▸ **Задание 1**
Какой камень, по замечанию Сан-Марте во фрагменте о легенде Грааля, может стоять в темном отношении к св. Граалю?
▸ **Задание 2**
Пожалуйста, повторите из фрагмента о легенде Грааля всё, начиная со слов «Немного далее Сан-Марте» и вниз до слов «Британия, II в.».

Отделавшись такими слишком общими выражениями от нелегкого вопроса о генезисе легенды Грааля, Сан-Марте – согласно своему основному воззрению – не представляет развития фабулы Грааля до проникновения ее в романы. Игнорируя изданный уже в 1841 г. Фр. Мишелем роман о Граале, он замечает, что сага о Граале дошла до нас не в чистом и самостоятельном виде в каком-нибудь письменном произведении, а уже в тесной связи с историей Парцифаля и всем Артуровским циклом сказаний, и оттого нельзя ясно различить, какое влияние эта связь имела на первоначальную форму и насколько эта последняя выиграла или потеряла от этой связи. Сан-Марте ограничивается замечанием, совершенно справедливым[62], что легенда о Граале, или, может быть, точнее выражаясь, «идея о Граале» была первоначально отдельна от истории Парцифаля и прочих артуровских витязей.
Немного далее Сан-Марте касается некоторых элементов сказания о Граале, в каком оно является у немецких поэтов.
Мурландская чаша из Стаффордшира, Британия, II в.
Сан-Марте готов отметить как восточный элемент проглядывающую в легенде о Граале сагу о земном рае, в которой замечает, однако: «…такого рода представления распространены в человечестве глубоко и одинаково во всех поясах». Вот потому-то, думаем, и нечего толковать в этом случае о востоке. Сан-Марте продолжает: возможно также, что пресловутый черный камень в юго-восточном углу Каабы в Мекке стоит в темном отношении к нашему св. Граалю. Сан-Марте имеет тут в виду Грааль Вольфрама фон Эшенбаха. Немецкий ученый останавливает свое внимание на этом камне, который иные называют даже «правой рукою Бога на земле», о котором передают, что это один из драгоценных камней рая, упавший на землю вместе с Адамом. Сан-Марте находит в истории и представлениях этого камня несколько черт, сближающих его с историей представления Грааля. Затем он говорит, что в нашу caгy мог войти староегипетский Гермесов кубок, кубок Джамшида, Геркулеса и Вакха мистерий. Письмо Ферд. Вольфа, о котором мы скажем в свое время, не позволяет, по словам Сан-Марте, говорить об «отдельных мавританских мифологических элементах». Талмудическое и старораввинское творчество также не знает ничего, подобного Граалю. Вместе с тем, заключает Сан-Марте, насколько последовательно – предоставляем судить читателю, получает более подкрепляющий взгляд, что Грааль и храмовничество, как оно изображено у Вольфрама и в младшем Титуреле, составляют творение фантазии, принадлежащее свободному вымыслу и лишенное почвы действительной народной веры, но для которого окраска заимствована с весьма различных сторон. Другими словами: оболочка той «глубокой религиозной мысли», о которой говорит прежде Сан-Марте и которая передавалась, по его мнению, от поколения к поколению и из страны в страну, прежде чем получила содержание, излагавшееся в виде пространной истории священного сосуда, принадлежит вымыслу единичных поэтов, воспользовавшихся материалами, какие представлялись в различных поверьях.

▸ **Набор записей**
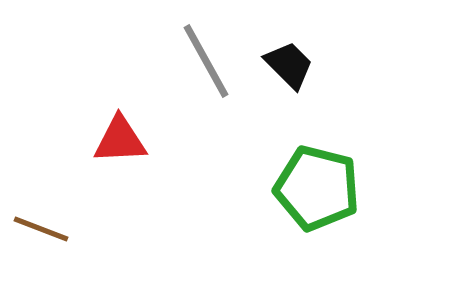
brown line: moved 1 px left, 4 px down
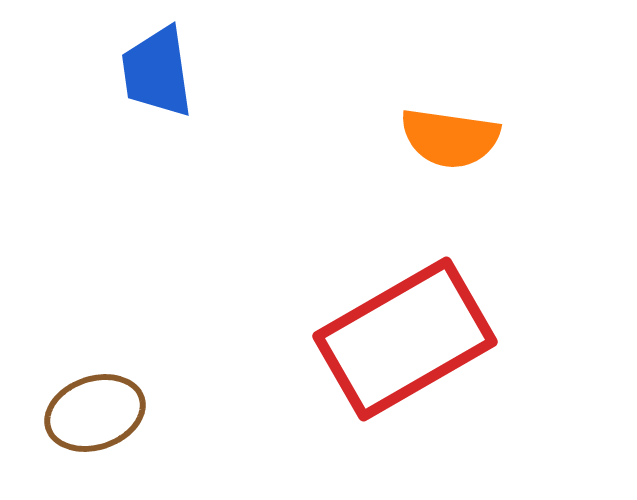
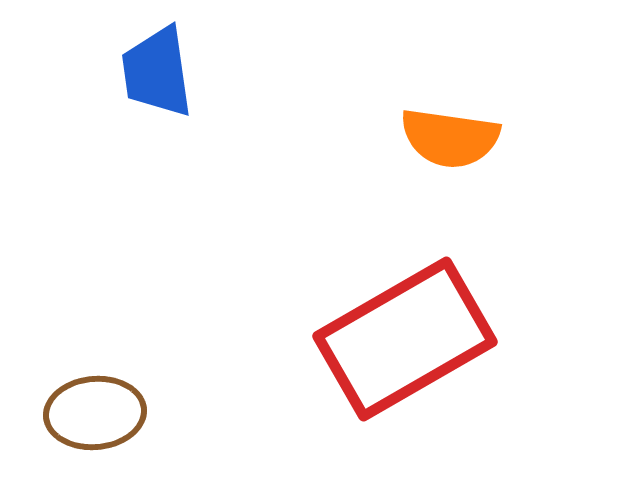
brown ellipse: rotated 14 degrees clockwise
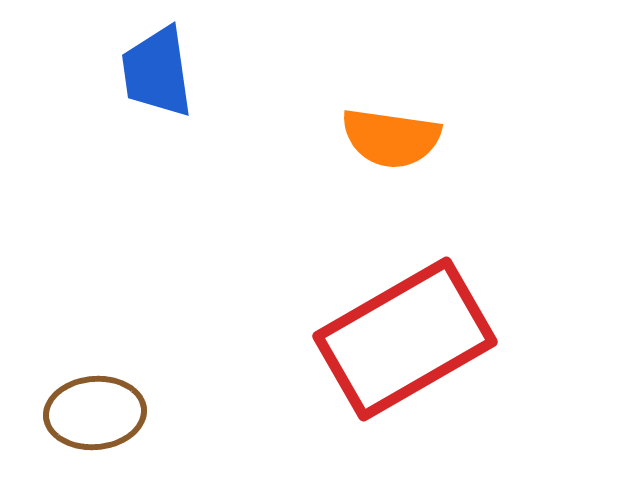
orange semicircle: moved 59 px left
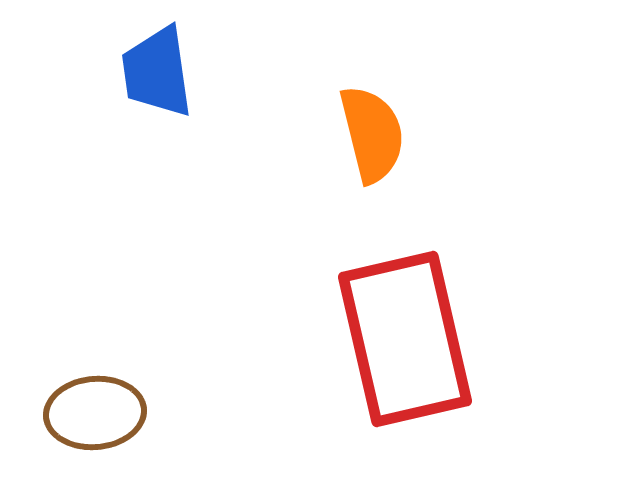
orange semicircle: moved 19 px left, 4 px up; rotated 112 degrees counterclockwise
red rectangle: rotated 73 degrees counterclockwise
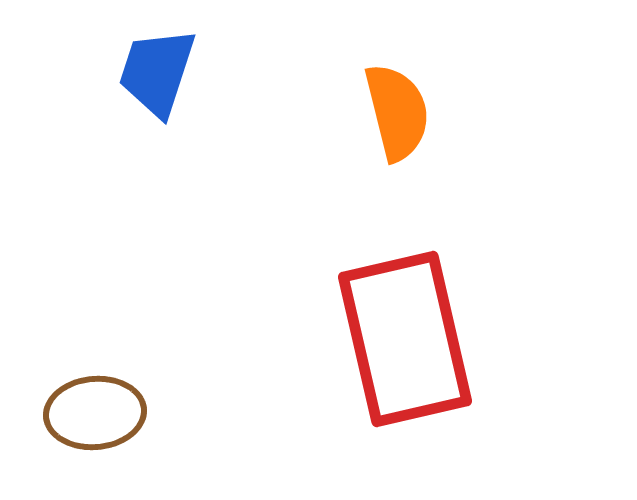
blue trapezoid: rotated 26 degrees clockwise
orange semicircle: moved 25 px right, 22 px up
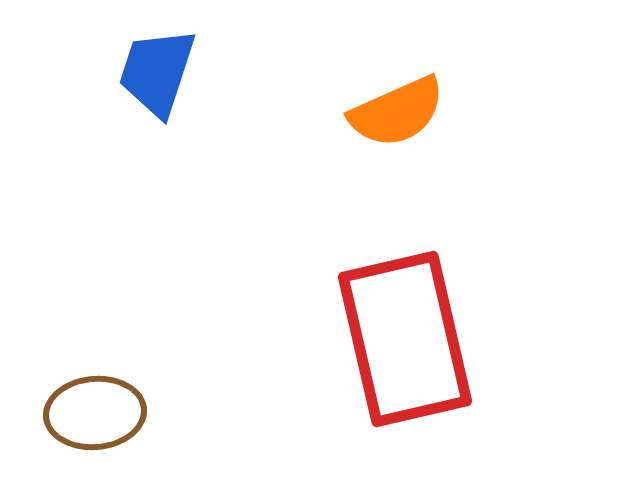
orange semicircle: rotated 80 degrees clockwise
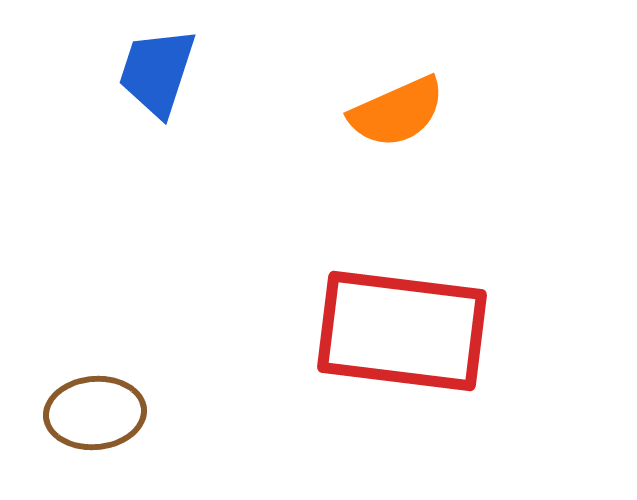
red rectangle: moved 3 px left, 8 px up; rotated 70 degrees counterclockwise
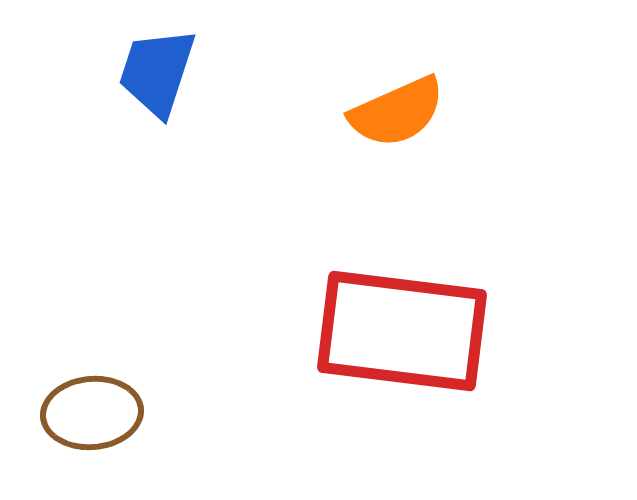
brown ellipse: moved 3 px left
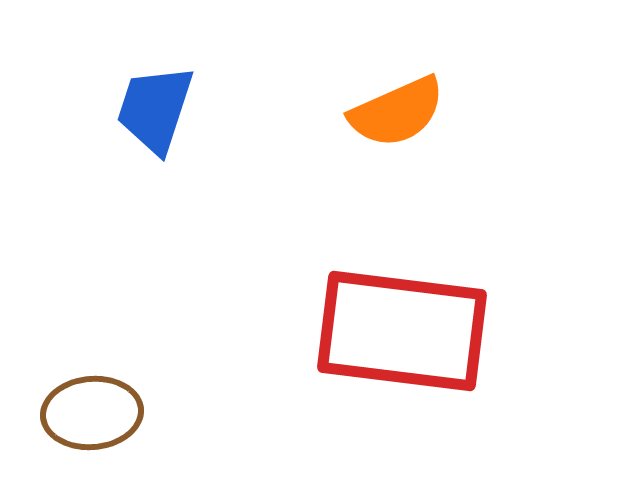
blue trapezoid: moved 2 px left, 37 px down
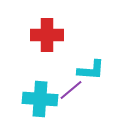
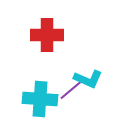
cyan L-shape: moved 3 px left, 9 px down; rotated 20 degrees clockwise
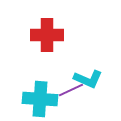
purple line: rotated 15 degrees clockwise
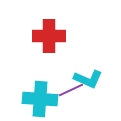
red cross: moved 2 px right, 1 px down
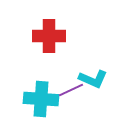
cyan L-shape: moved 5 px right
cyan cross: moved 1 px right
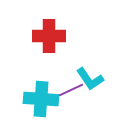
cyan L-shape: moved 3 px left; rotated 32 degrees clockwise
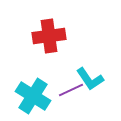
red cross: rotated 8 degrees counterclockwise
cyan cross: moved 8 px left, 3 px up; rotated 28 degrees clockwise
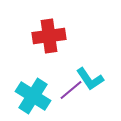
purple line: rotated 15 degrees counterclockwise
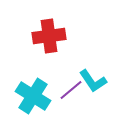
cyan L-shape: moved 3 px right, 2 px down
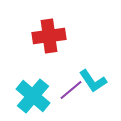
cyan cross: rotated 8 degrees clockwise
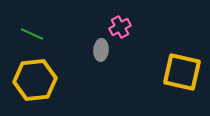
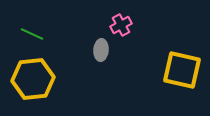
pink cross: moved 1 px right, 2 px up
yellow square: moved 2 px up
yellow hexagon: moved 2 px left, 1 px up
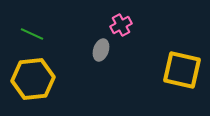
gray ellipse: rotated 15 degrees clockwise
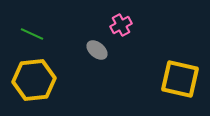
gray ellipse: moved 4 px left; rotated 70 degrees counterclockwise
yellow square: moved 2 px left, 9 px down
yellow hexagon: moved 1 px right, 1 px down
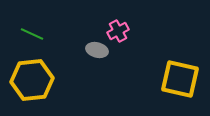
pink cross: moved 3 px left, 6 px down
gray ellipse: rotated 25 degrees counterclockwise
yellow hexagon: moved 2 px left
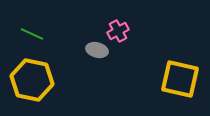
yellow hexagon: rotated 18 degrees clockwise
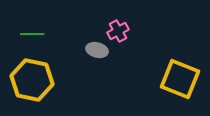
green line: rotated 25 degrees counterclockwise
yellow square: rotated 9 degrees clockwise
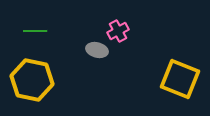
green line: moved 3 px right, 3 px up
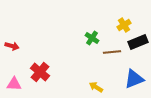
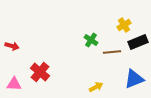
green cross: moved 1 px left, 2 px down
yellow arrow: rotated 120 degrees clockwise
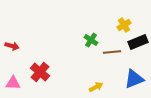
pink triangle: moved 1 px left, 1 px up
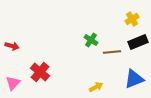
yellow cross: moved 8 px right, 6 px up
pink triangle: rotated 49 degrees counterclockwise
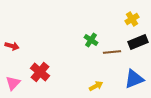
yellow arrow: moved 1 px up
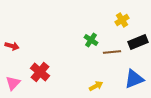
yellow cross: moved 10 px left, 1 px down
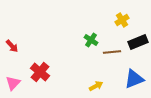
red arrow: rotated 32 degrees clockwise
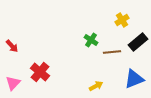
black rectangle: rotated 18 degrees counterclockwise
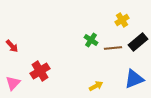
brown line: moved 1 px right, 4 px up
red cross: moved 1 px up; rotated 18 degrees clockwise
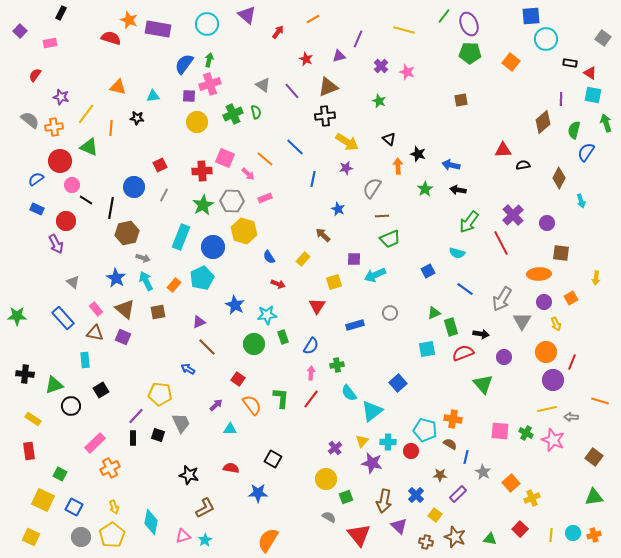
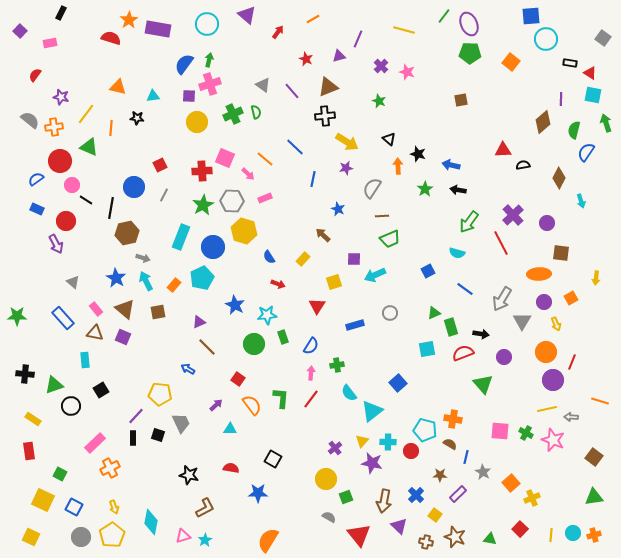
orange star at (129, 20): rotated 18 degrees clockwise
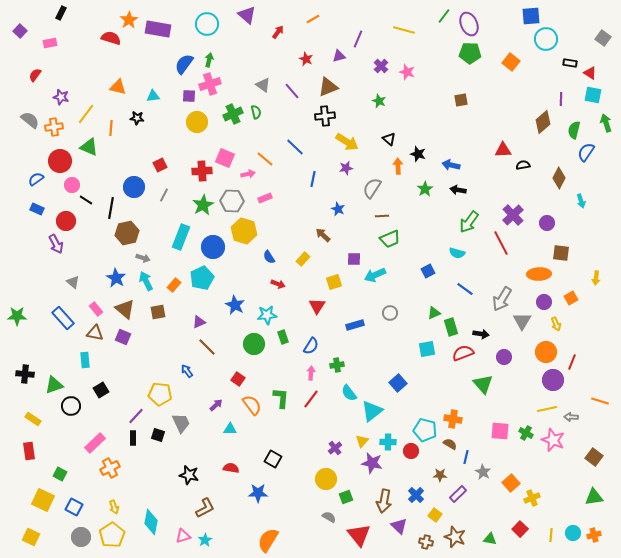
pink arrow at (248, 174): rotated 56 degrees counterclockwise
blue arrow at (188, 369): moved 1 px left, 2 px down; rotated 24 degrees clockwise
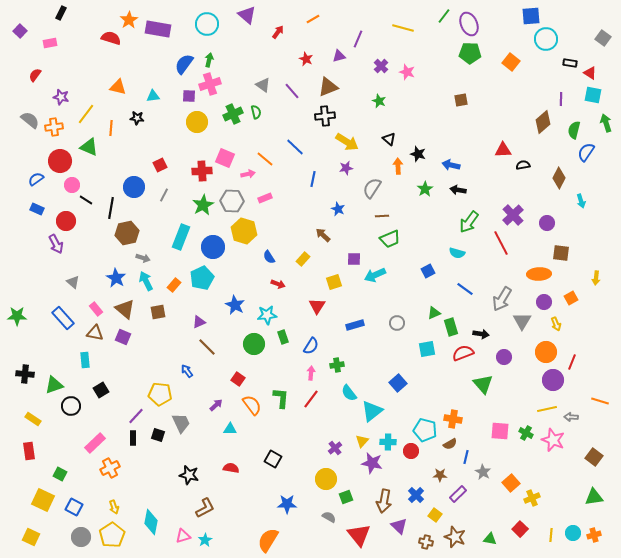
yellow line at (404, 30): moved 1 px left, 2 px up
gray circle at (390, 313): moved 7 px right, 10 px down
brown semicircle at (450, 444): rotated 120 degrees clockwise
blue star at (258, 493): moved 29 px right, 11 px down
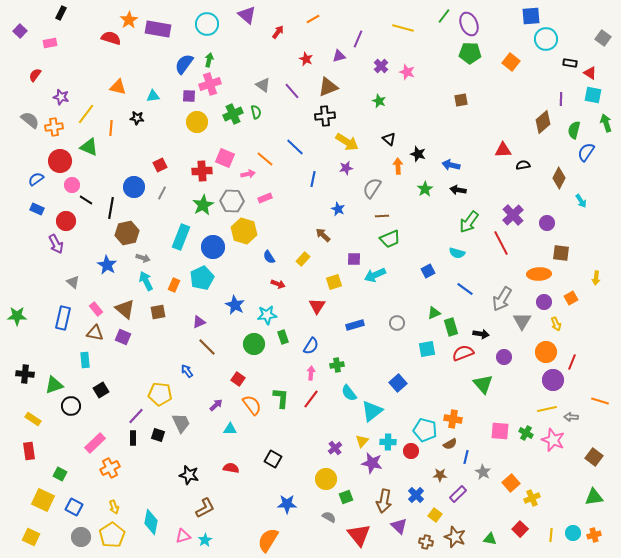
gray line at (164, 195): moved 2 px left, 2 px up
cyan arrow at (581, 201): rotated 16 degrees counterclockwise
blue star at (116, 278): moved 9 px left, 13 px up
orange rectangle at (174, 285): rotated 16 degrees counterclockwise
blue rectangle at (63, 318): rotated 55 degrees clockwise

▸ **Полный ответ 1**
Черный камень в юго-восточном углу Каабы в Мекке.

▸ **Полный ответ 2**
Немного далее Сан-Марте касается некоторых элементов сказания о Граале, в каком оно является у немецких поэтов.
Мурландская чаша из Стаффордшира, Британия, II в.